→ **Work item**
Copy verbatim the passage of the buildslave startup page starting with "Builds run in" and going on through "complete, runs runslave.py.".

ReleaseEngineering/Buildslave Startup Process

< ReleaseEngineering
Revision as of 23:12, 19 April 2011 by Djmitche (talk | contribs) (→‎Windows XP: Trac, you rot my brain.)

Buildslave Source

Note that the version of Buildbot installed on the slaves is not the same as that on the master. See the ReleaseEngineering/Buildslave Versions for details. The remainder of this page describes how that version is started.

General (runslave)

In general, the idea is to get around to running runslave.py, which takes care of contacting the slave allocator, setting up buidlbot.tac, and starting the buildslave process.

Linux

Build (CentOS 5)

/etc/init.d/buildbot depends on /etc/init.d/puppet, which blocks until puppet run to completion. /etc/init.d/buildbot runs runslave.py as the cltbld user.

Builds run in /builds/slave.

Test (Fedora 12)

On startup, test boxes automatically login, and run home/cltbld/.config/autostart/gnome-terminal.desktop. This file runs /home/cltbld/run-puppet-and-buildbot.sh, which runs puppet in a loop, and when that's complete, runs runslave.py.

Darwin

Build

The /Library/LaunchDaemons/com.reductivelabs.puppet.plist runs /usr/local/bin/sleep-and-run-puppet.sh as root, which is presumably installed as part of the base image. This script sleeps for 60 seconds, then runs puppet in the foreground every 60 seconds until it succeeds.

→ **Dataset records**
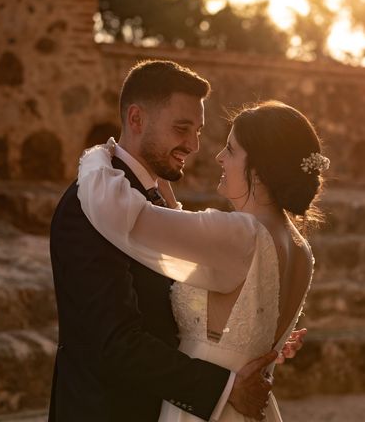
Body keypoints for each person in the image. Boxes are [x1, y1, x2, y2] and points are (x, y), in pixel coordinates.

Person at [49, 60, 293, 422]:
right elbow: (112, 342)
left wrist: (250, 334)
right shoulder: (90, 206)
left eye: (197, 130)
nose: (193, 145)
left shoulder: (157, 202)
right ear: (136, 120)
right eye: (182, 128)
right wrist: (225, 388)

→ **Result of this exercise**
Builds run in /builds/slave.

Test (Fedora 12)

On startup, test boxes automatically login, and run home/cltbld/.config/autostart/gnome-terminal.desktop. This file runs /home/cltbld/run-puppet-and-buildbot.sh, which runs puppet in a loop, and when that's complete, runs runslave.py.